A black-box model predicting cell phenotypes is insufficient. Interpretability is required. The challenge is that our conception of interpretability in biology exists largely at the molecular level: proteins and genes do things, they are the de facto mechanistic units in the cell⁸. Building an interpretable understanding at a systems-level will require new conceptual frameworks that define what a meaningful systems-level mechanism can look like.

Such frameworks will need to exploit the organisational features of GRNs, such as their hierarchy and modularity. Unlike protein folding, GRNs may possess a ‘representational’ layer that captures not just the molecular implementation, but the logic of how this implementation organises in response to inputs to deliver outputs. Parsing this representational logic has the potential to reveal new design principles, entirely new forms of mechanism, and new views of how information is controlled in biology.

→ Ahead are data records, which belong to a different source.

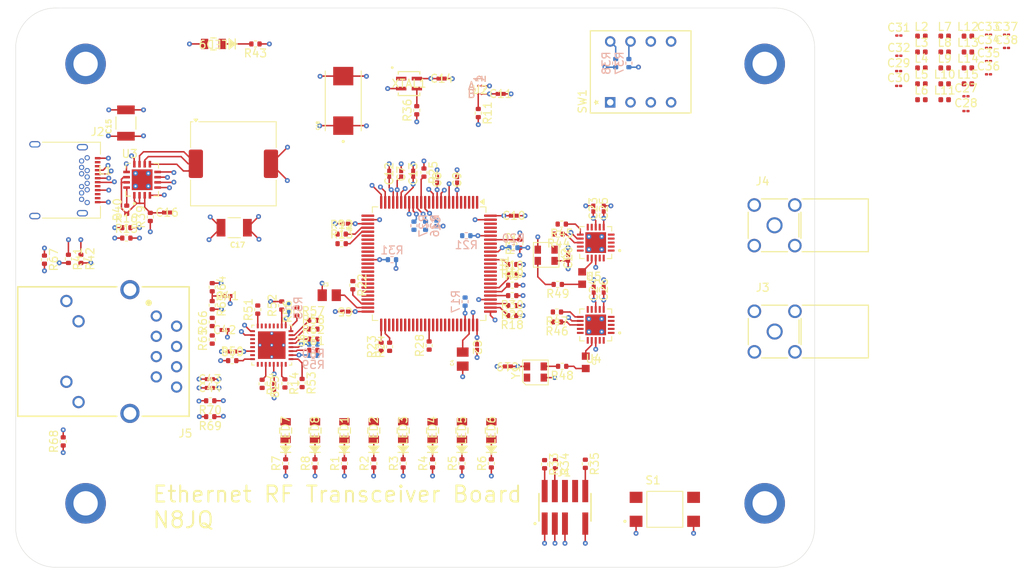
<source format=kicad_pcb>
(kicad_pcb
	(version 20241229)
	(generator "pcbnew")
	(generator_version "9.0")
	(general
		(thickness 1.175)
		(legacy_teardrops no)
	)
	(paper "A4")
	(layers
		(0 "F.Cu" signal "L1_Top")
		(4 "In1.Cu" power "L2_GND")
		(6 "In2.Cu" signal "L3_SIG")
		(8 "In3.Cu" power "L4_PWR")
		(10 "In4.Cu" signal "L5_GND")
		(12 "In5.Cu" signal "L6_SIG")
		(14 "In6.Cu" power "L7_GND")
		(2 "B.Cu" signal "L8_Bottom")
		(9 "F.Adhes" user "F.Adhesive")
		(11 "B.Adhes" user "B.Adhesive")
		(13 "F.Paste" user)
		(15 "B.Paste" user)
		(5 "F.SilkS" user "F.Silkscreen")
		(7 "B.SilkS" user "B.Silkscreen")
		(1 "F.Mask" user)
		(3 "B.Mask" user)
		(17 "Dwgs.User" user "User.Drawings")
		(19 "Cmts.User" user "User.Comments")
		(21 "Eco1.User" user "User.Eco1")
		(23 "Eco2.User" user "User.Eco2")
		(25 "Edge.Cuts" user)
		(27 "Margin" user)
		(31 "F.CrtYd" user "F.Courtyard")
		(29 "B.CrtYd" user "B.Courtyard")
		(35 "F.Fab" user)
		(33 "B.Fab" user)
		(39 "User.1" user)
		(41 "User.2" user)
		(43 "User.3" user)
		(45 "User.4" user)
	)
	(setup
		(stackup
			(layer "F.SilkS"
				(type "Top Silk Screen")
				(color "White")
			)
			(layer "F.Paste"
				(type "Top Solder Paste")
			)
			(layer "F.Mask"
				(type "Top Solder Mask")
				(color "Green")
				(thickness 0.01)
			)
			(layer "F.Cu"
				(type "copper")
				(thickness 0.0175)
			)
			(layer "dielectric 1"
				(type "prepreg")
				(color "FR4 natural")
				(thickness 0.13)
				(material "FR4 S1000-2M")
				(epsilon_r 4.45)
				(loss_tangent 0.015)
			)
			(layer "In1.Cu"
				(type "copper")
				(thickness 0.035)
			)
			(layer "dielectric 2"
				(type "core")
				(color "FR4 natural")
				(thickness 0.13)
				(material "FR4 S1000-2M")
				(epsilon_r 4.6)
				(loss_tangent 0.015)
			)
			(layer "In2.Cu"
				(type "copper")
				(thickness 0.035)
			)
			(layer "dielectric 3"
				(type "prepreg")
				(color "FR4 natural")
				(thickness 0.13)
				(material "FR4 S1000-2M")
				(epsilon_r 4.74)
				(loss_tangent 0.015)
			)
			(layer "In3.Cu"
				(type "copper")
				(thickness 0.035)
			)
			(layer "dielectric 4"
				(type "core")
				(color "FR4 natural")
				(thickness 0.13)
				(material "FR4 S1000-2M")
				(epsilon_r 4.6)
				(loss_tangent 0.015)
			)
			(layer "In4.Cu"
				(type "copper")
				(thickness 0.035)
			)
			(layer "dielectric 5"
				(type "prepreg")
				(color "FR4 natural")
				(thickness 0.13)
				(material "FR4 S1000-2M")
				(epsilon_r 4.4)
				(loss_tangent 0.015)
			)
			(layer "In5.Cu"
				(type "copper")
				(thickness 0.035)
			)
			(layer "dielectric 6"
				(type "core")
				(color "FR4 natural")
				(thickness 0.13)
				(material "FR4 S1000-2M")
				(epsilon_r 4.74)
				(loss_tangent 0.015)
			)
			(layer "In6.Cu"
				(type "copper")
				(thickness 0.035)
			)
			(layer "dielectric 7"
				(type "prepreg")
				(color "FR4 natural")
				(thickness 0.13)
				(material "FR4 S1000-2M")
				(epsilon_r 4.45)
				(loss_tangent 0.015)
			)
			(layer "B.Cu"
				(type "copper")
				(thickness 0.0175)
			)
			(layer "B.Mask"
				(type "Bottom Solder Mask")
				(color "Green")
				(thickness 0.01)
			)
			(layer "B.Paste"
				(type "Bottom Solder Paste")
			)
			(layer "B.SilkS"
				(type "Bottom Silk Screen")
				(color "White")
			)
			(copper_finish "None")
			(dielectric_constraints yes)
		)
		(pad_to_mask_clearance 0)
		(allow_soldermask_bridges_in_footprints no)
		(tenting front back)
		(grid_origin 96.25 118)
		(pcbplotparams
			(layerselection 0x00000000_00000000_55555555_5755f5ff)
			(plot_on_all_layers_selection 0x00000000_00000000_00000000_00000000)
			(disableapertmacros no)
			(usegerberextensions no)
			(usegerberattributes yes)
			(usegerberadvancedattributes yes)
			(creategerberjobfile yes)
			(dashed_line_dash_ratio 12.000000)
			(dashed_line_gap_ratio 3.000000)
			(svgprecision 4)
			(plotframeref no)
			(mode 1)
			(useauxorigin no)
			(hpglpennumber 1)
			(hpglpenspeed 20)
			(hpglpendiameter 15.000000)
			(pdf_front_fp_property_popups yes)
			(pdf_back_fp_property_popups yes)
			(pdf_metadata yes)
			(pdf_single_document no)
			(dxfpolygonmode yes)
			(dxfimperialunits yes)
			(dxfusepcbnewfont yes)
			(psnegative no)
			(psa4output no)
			(plot_black_and_white yes)
			(sketchpadsonfab no)
			(plotpadnumbers no)
			(hidednponfab no)
			(sketchdnponfab yes)
			(crossoutdnponfab yes)
			(subtractmaskfromsilk no)
			(outputformat 1)
			(mirror no)
			(drillshape 0)
			(scaleselection 1)
			(outputdirectory "Gerbers/")
		)
	)
	(net 0 "")
	(net 1 "+3.3V")
	(net 2 "GND")
	(net 3 "RF2_SDI")
	(net 4 "RF2_SCLK")
	(net 5 "RF2_NSS")
	(net 6 "unconnected-(SW1-Pad4)")
	(net 7 "unconnected-(SW1-Pad8)")
	(net 8 "unconnected-(SW1-Pad3)")
	(net 9 "unconnected-(SW1-Pad7)")
	(net 10 "Boot0")
	(net 11 "Boot1")
	(net 12 "SWDCLK")
	(net 13 "SWDIO")
	(net 14 "NRST")
	(net 15 "SWO")
	(net 16 "SWCLK")
	(net 17 "+5V")
	(net 18 "Net-(LED1-Pad1)")
	(net 19 "RF1_NSS")
	(net 20 "RF1_SCLK")
	(net 21 "RF1_SDI")
	(net 22 "RF2_SDO")
	(net 23 "RF1_SDO")
	(net 24 "Net-(C29-Pad2)")
	(net 25 "Net-(C30-Pad2)")
	(net 26 "RF1_SDN")
	(net 27 "RF2_SDN")
	(net 28 "LED_1")
	(net 29 "LED_0")
	(net 30 "Net-(U1-VCAP_2)")
	(net 31 "Net-(U1-VCAP_1)")
	(net 32 "Net-(U1-PD0)")
	(net 33 "Net-(U1-PD1)")
	(net 34 "Net-(U1-PA4)")
	(net 35 "Net-(U1-PA5)")
	(net 36 "Net-(U1-PA13)")
	(net 37 "Net-(U1-PB3)")
	(net 38 "Net-(U1-PB12)")
	(net 39 "Net-(U1-PB13)")
	(net 40 "Net-(U4-SDO)")
	(net 41 "unconnected-(U1-PB9-Pad96)")
	(net 42 "unconnected-(U1-PE12-Pad43)")
	(net 43 "unconnected-(U1-PB6-Pad92)")
	(net 44 "unconnected-(U1-PE8-Pad39)")
	(net 45 "unconnected-(U1-PE2-Pad1)")
	(net 46 "unconnected-(U1-PC13-Pad7)")
	(net 47 "unconnected-(U1-PE5-Pad4)")
	(net 48 "unconnected-(U1-PE11-Pad42)")
	(net 49 "unconnected-(U1-PE10-Pad41)")
	(net 50 "unconnected-(U1-PD15-Pad62)")
	(net 51 "unconnected-(U1-PE0-Pad97)")
	(net 52 "unconnected-(U1-PE9-Pad40)")
	(net 53 "unconnected-(U1-PE7-Pad38)")
	(net 54 "Net-(U1-PC0)")
	(net 55 "unconnected-(U1-PC9-Pad66)")
	(net 56 "unconnected-(U1-PE1-Pad98)")
	(net 57 "unconnected-(U1-PD11-Pad58)")
	(net 58 "RF2_NIRQ")
	(net 59 "ETH_RESET")
	(net 60 "USB_DM")
	(net 61 "unconnected-(U1-PH1-Pad13)")
	(net 62 "unconnected-(U1-PD13-Pad60)")
	(net 63 "unconnected-(U1-PE6-Pad5)")
	(net 64 "unconnected-(U1-PD12-Pad59)")
	(net 65 "ETH_INT_PWDN")
	(net 66 "unconnected-(U1-PE15-Pad46)")
	(net 67 "unconnected-(U1-PA10-Pad69)")
	(net 68 "unconnected-(U1-PE13-Pad44)")
	(net 69 "unconnected-(U1-PE14-Pad45)")
	(net 70 "unconnected-(U1-PB7-Pad93)")
	(net 71 "Net-(U1-PC6)")
	(net 72 "unconnected-(U1-PC15-Pad9)")
	(net 73 "unconnected-(U1-PE3-Pad2)")
	(net 74 "unconnected-(U1-PE4-Pad3)")
	(net 75 "unconnected-(U1-PD10-Pad57)")
	(net 76 "unconnected-(U1-PA9-Pad68)")
	(net 77 "unconnected-(U1-PD14-Pad61)")
	(net 78 "USB_DP")
	(net 79 "unconnected-(U4-GPIO1-Pad10)")
	(net 80 "unconnected-(U4-GPIO2-Pad19)")
	(net 81 "unconnected-(U4-GPIO3-Pad20)")
	(net 82 "unconnected-(U4-XOUT-Pad16)")
	(net 83 "unconnected-(U4-TXRAMP-Pad7)")
	(net 84 "unconnected-(U4-GPIO0-Pad9)")
	(net 85 "RF1_TX")
	(net 86 "CLK_25MHZ_MCO")
	(net 87 "Net-(U1-PA8)")
	(net 88 "Net-(U1-PA15)")
	(net 89 "Net-(U1-PB5)")
	(net 90 "ETH_TXD3")
	(net 91 "Net-(U1-PB8)")
	(net 92 "Net-(U1-PB11)")
	(net 93 "ETH_TX_EN")
	(net 94 "ETH_TXD0")
	(net 95 "ETH_TXD1")
	(net 96 "Net-(U1-PC1)")
	(net 97 "ETH_MDC")
	(net 98 "Net-(U1-PC2)")
	(net 99 "ETH_TXD2")
	(net 100 "Net-(U1-PC10)")
	(net 101 "Net-(U1-PC12)")
	(net 102 "unconnected-(U1-PB15-Pad54)")
	(net 103 "unconnected-(U1-PB14-Pad53)")
	(net 104 "unconnected-(U1-PA6-Pad31)")
	(net 105 "CLK_ETH_TX")
	(net 106 "ETH_MDIO")
	(net 107 "CLK_ETH_RX")
	(net 108 "ETH_RX_D3")
	(net 109 "ETH_RX_D2")
	(net 110 "ETH_RX_D1")
	(net 111 "ETH_RX_D0")
	(net 112 "ETH_RX_DV")
	(net 113 "ETH_RX_ER")
	(net 114 "ETH_RX_CRS")
	(net 115 "ETH_RX_COL")
	(net 116 "Net-(J5-Pad10)")
	(net 117 "/Ethernet PHY/RD_P")
	(net 118 "/Ethernet PHY/TD_N")
	(net 119 "/Ethernet PHY/RD_N")
	(net 120 "unconnected-(J5-NC-Pad7)")
	(net 121 "Net-(J5-Pad11)")
	(net 122 "/Ethernet PHY/TD_P")
	(net 123 "CLK_32KHz")
	(net 124 "CLK_25MHZ")
	(net 125 "unconnected-(XTAL1-NC-Pad1)")
	(net 126 "/RF Chain/CLK_RF1_30MHz_T")
	(net 127 "Net-(U3-EN)")
	(net 128 "Net-(C31-Pad2)")
	(net 129 "Net-(C32-Pad2)")
	(net 130 "Net-(J1-Pad10)")
	(net 131 "Net-(J1-Pad04)")
	(net 132 "Net-(J1-Pad02)")
	(net 133 "unconnected-(J1-Pad08)")
	(net 134 "unconnected-(J2-RX1+-PadB11)")
	(net 135 "unconnected-(J2-TX1+-PadA2)")
	(net 136 "unconnected-(J2-RX2+-PadA11)")
	(net 137 "unconnected-(J2-TX2--PadB3)")
	(net 138 "unconnected-(J2-RX1--PadB10)")
	(net 139 "Net-(U1-PA11)")
	(net 140 "Net-(U1-PA12)")
	(net 141 "Net-(J2-CC2)")
	(net 142 "unconnected-(J2-TX2+-PadB2)")
	(net 143 "unconnected-(J2-RX2--PadA10)")
	(net 144 "unconnected-(J2-SBU1-PadA8)")
	(net 145 "unconnected-(J2-SBU2-PadB8)")
	(net 146 "Net-(J2-CC1)")
	(net 147 "unconnected-(J2-TX1--PadA3)")
	(net 148 "Net-(U3-SW)")
	(net 149 "Net-(C35-Pad1)")
	(net 150 "Net-(C36-Pad1)")
	(net 151 "Net-(U3-PGOOD)")
	(net 152 "Net-(U5-SDO)")
	(net 153 "Net-(U6-RBIAS)")
	(net 154 "Net-(U6-~{INT}{slash}PWDN)")
	(net 155 "Net-(U6-TX_CLK)")
	(net 156 "Net-(U6-RX_CLK)")
	(net 157 "Net-(U6-MDIO)")
	(net 158 "Net-(U6-RX_D3{slash}GPIO3)")
	(net 159 "Net-(U6-RX_D2)")
	(net 160 "Net-(U6-RX_D1)")
	(net 161 "Net-(U6-RX_D0)")
	(net 162 "Net-(U6-RX_DV{slash}RX_CTRL)")
	(net 163 "Net-(U6-RX_ER)")
	(net 164 "Net-(U6-CRS{slash}CRS_DV)")
	(net 165 "Net-(U6-COL{slash}GPIO2)")
	(net 166 "unconnected-(U2-NC-Pad1)")
	(net 167 "Net-(C37-Pad1)")
	(net 168 "RF1_RX_P")
	(net 169 "Net-(C38-Pad1)")
	(net 170 "unconnected-(U5-GPIO0-Pad9)")
	(net 171 "RF1_RX_N")
	(net 172 "unconnected-(U5-GPIO2-Pad19)")
	(net 173 "unconnected-(U5-TXRAMP-Pad7)")
	(net 174 "RF2_RX_N")
	(net 175 "unconnected-(U5-XOUT-Pad16)")
	(net 176 "unconnected-(U5-GPIO1-Pad10)")
	(net 177 "unconnected-(U5-GPIO3-Pad20)")
	(net 178 "unconnected-(U6-NC_15-Pad15)")
	(net 179 "unconnected-(U6-NC_13-Pad13)")
	(net 180 "unconnected-(U6-XO-Pad22)")
	(net 181 "Net-(U4-NIRQ)")
	(net 182 "RF1_NIRQ")
	(net 183 "Net-(U5-NIRQ)")
	(net 184 "unconnected-(Y1-NC-Pad1)")
	(net 185 "/RF Chain/CLK_RF2_30MHz_T")
	(net 186 "CLK_RF2_30MHz")
	(net 187 "CLK_RF1_30MHz")
	(net 188 "/Microcontroller/CLK_32KHz_T")
	(net 189 "unconnected-(Y2-NC-Pad1)")
	(net 190 "Net-(U4-XIN)")
	(net 191 "Net-(U5-XIN)")
	(net 192 "RF2_TX")
	(net 193 "RF2_RX_P")
	(net 194 "/RF Chain/RF1_SMA")
	(net 195 "/RF Chain/RF2_SMA")
	(net 196 "Net-(LED2-Pad1)")
	(net 197 "Net-(U1-PD3)")
	(net 198 "Net-(LED3-Pad1)")
	(net 199 "Net-(U1-PD4)")
	(net 200 "Net-(LED4-Pad1)")
	(net 201 "Net-(U1-PD5)")
	(net 202 "Net-(U1-PD6)")
	(net 203 "Net-(LED5-Pad1)")
	(net 204 "Net-(LED6-Pad1)")
	(net 205 "Net-(U1-PD7)")
	(net 206 "Net-(U1-PD8)")
	(net 207 "Net-(LED7-Pad1)")
	(net 208 "Net-(LED8-Pad1)")
	(net 209 "Net-(U1-PD9)")
	(net 210 "Net-(LED9-Pad1)")
	(net 211 "Net-(U1-PD2)")
	(net 212 "Net-(C41-Pad1)")
	(net 213 "Net-(C42-Pad1)")
	(net 214 "Net-(R37-Pad1)")
	(net 215 "Net-(R38-Pad1)")
	(net 216 "/Microcontroller/CLK_25MHz_T")
	(footprint "Resistor_SMD:R_0402_1005Metric" (layer "F.Cu") (at 123.35 92.14))
	(footprint "SI4468_A2A_IM:QFN50P400X400X90-21N" (layer "F.Cu") (at 168.85 77.365 180))
	(footprint "Capacitor_SMD:C_01005_0402Metric" (layer "F.Cu") (at 206.765 55.895202))
	(footprint "Resistor_SMD:R_0402_1005Metric" (layer "F.Cu") (at 158.4 81.4))
	(footprint "Capacitor_SMD:C_01005_0402Metric" (layer "F.Cu") (at 218.015 54.65))
	(footprint "Resistor_SMD:R_0402_1005Metric" (layer "F.Cu") (at 164.2 76.3 180))
	(footprint "Resistor_SMD:R_0402_1005Metric" (layer "F.Cu") (at 164 87.3 180))
	(footprint "C0402C104J8RACTU:CAPC10555_55N_KEM-L" (layer "F.Cu") (at 122.4 88.3))
	(footprint "7499010211A:7499010211A" (layer "F.Cu") (at 107.5 91 -90))
	(footprint "Capacitor_SMD:C_01005_0402Metric" (layer "F.Cu") (at 218.015 51.35))
	(footprint "Resistor_SMD:R_0402_1005Metric" (layer "F.Cu") (at 155.785714 105 90))
	(footprint "TG2520SMN:TG2520SMN" (layer "F.Cu") (at 162.65 78.95 180))
	(footprint "Resistor_SMD:R_0402_1005Metric" (layer "F.Cu") (at 120.85 89.5 90))
	(footprint "C0402C104J8RACTU:CAPC10555_55N_KEM-L" (layer "F.Cu") (at 120.55 95.55))
	(footprint "Inductor_SMD:L_0402_1005Metric" (layer "F.Cu") (at 215.435 57.49))
	(footprint "C3225X5R0J476M250AA:CAP_C3225X5R0J476M250AA" (layer "F.Cu") (at 110.05 62.4 90))
	(footprint "Resistor_SMD:R_0402_1005Metric" (layer "F.Cu") (at 148.428571 105 90))
	(footprint "C0402C104J8RACTU:CAPC10555_55N_KEM-L" (layer "F.Cu") (at 158.600799 74))
	(footprint "CMD17_21VGD_TR8:LED0805N_CML-M" (layer "F.Cu") (at 130.035714 100.8951 90))
	(footprint "Resistor_SMD:R_0402_1005Metric" (layer "F.Cu") (at 152.107143 105 90))
	(footprint "Resistor_SMD:R_0402_1005Metric" (layer "F.Cu") (at 159.35 77.5 90))
	(footprint "Resistor_SMD:R_0402_1005Metric" (layer "F.Cu") (at 126.55 85.75 90))
	(footprint "C0402C104J8RACTU:CAPC10555_55N_KEM-L" (layer "F.Cu") (at 169.85 83.265 90))
	(footprint "Inductor_SMD:L_0402_1005Metric" (layer "F.Cu") (at 209.615 59.48))
	(footprint "Resistor_SMD:R_0402_1005Metric" (layer "F.Cu") (at 130.035714 105 90))
	(footprint "Resistor_SMD:R_0402_1005Metric" (layer "F.Cu") (at 138.45 82.7 -90))
	(footprint "C0402C104J8RACTU:CAPC10555_55N_KEM-L" (layer "F.Cu") (at 144.5 68.75 90))
	(footprint "Resistor_SMD:R_0402_1005Metric" (layer "F.Cu") (at 133.5 88.19))
	(footprint "Resistor_SMD:R_0402_1005Metric" (layer "F.Cu") (at 120.85 85.2 -90))
	(footprint "CMD17_21VGD_TR8:LED0805N_CML-M" (layer "F.Cu") (at 144.75 100.8951 90))
	(footprint "Capacitor_SMD:C_01005_0402Metric" (layer "F.Cu") (at 206.765 57.75))
	(footprint "Resistor_SMD:R_0402_1005Metric" (layer "F.Cu") (at 129.95 94.99 -90))
	(footprint "0603ZA101FAT2A:CAPC1608X90N" (layer "F.Cu") (at 167.6 92.35 -90))
	(footprint "Resistor_SMD:R_0402_1005Metric" (layer "F.Cu") (at 133.5 89.44))
	(footprint "Resistor_SMD:R_0402_1005Metric" (layer "F.Cu") (at 99.85 79.5 -90))
	(footprint "TL3305AF160QG:SW_TL3305AF160QG" (layer "F.Cu") (at 177.5 110.75))
	(footprint "Resistor_SMD:R_0402_1005Metric"
		(layer "F.Cu")
		(uuid "364597c1-a0b5-4188-b37e-7d189325bb64")
		(at 113.1 74.15 90)
		(descr "Resistor SMD 0402 (1005 Metric), square (rectangular) end terminal, IPC-7351 nominal, (Body size source: IPC-SM-782 page 72, https://www.pcb-3d.com/wordpress/wp-content/uploads/ipc-sm-782a_amendment_1_and_2.pdf), generated with kicad-footprint-generator")
		(tags "resistor")
		(property "Reference" "R39"
			(at 0 -1.17 90)
			(layer "F.SilkS")
			(uuid "b1a60b2c-30c8-41c7-adb6-bc7436549421")
			(effects
				(font
					(size 1 1)
					(thickness 0.15)
				)
			)
		)
		(property "Value" "10"
... [1503050 chars truncated]
</source>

These features of GRNs, hierarchy, modularity, DNA rules, regulatory layers, point us towards how GRN models could be learnt. Hierarchy and modularity imply that GRNs are reducible, allowing molecular complexity to be abstracted away. If rules exist in DNA sequence, then sequence editing can redesign the rules, allowing exploration of a vast space of re-engineered systems. The organisation that emerges from interactions between different regulatory layers may explain how robust cell fate decisions arise from seemingly noisy molecular processes. Evolutionary analysis can discriminate between historically contingent patterns and fundamental rules of regulatory logic.

Our current view of the GRN – a static graph of lines and nodes – provides limited insight into the cellular function of regulatory networks. This fact is in stark contrast to the original formulation of GRNs as causal molecular explanations²⁶. But we are well positioned to return to a mechanistic view. Single-cell genomics can measure biological phenotypes at huge scale and high resolution. Machine learning can convert these data into simpler representations. By building cellular and evolutionary constraints into these representations, we can distil the complexity of gene regulatory systems into the core logic of developmental processes. Ensuring these models are meaningful will require experimental developments that set out the syntax and structure of molecular mechanisms, both in the principles of how they operate across contexts and the relationships that govern how different mechanisms interact. Synthetic biology methods that can build and manipulate gene regulatory systems will be transformative for this effort, providing a depth of understanding that would be impossible through examination of natural regulatory systems alone. Our goal in gathering more detailed datasets and building more sophisticated models should be to dismantle the complexity of gene regulatory networks and reveal the underlying design principles of developmental logic.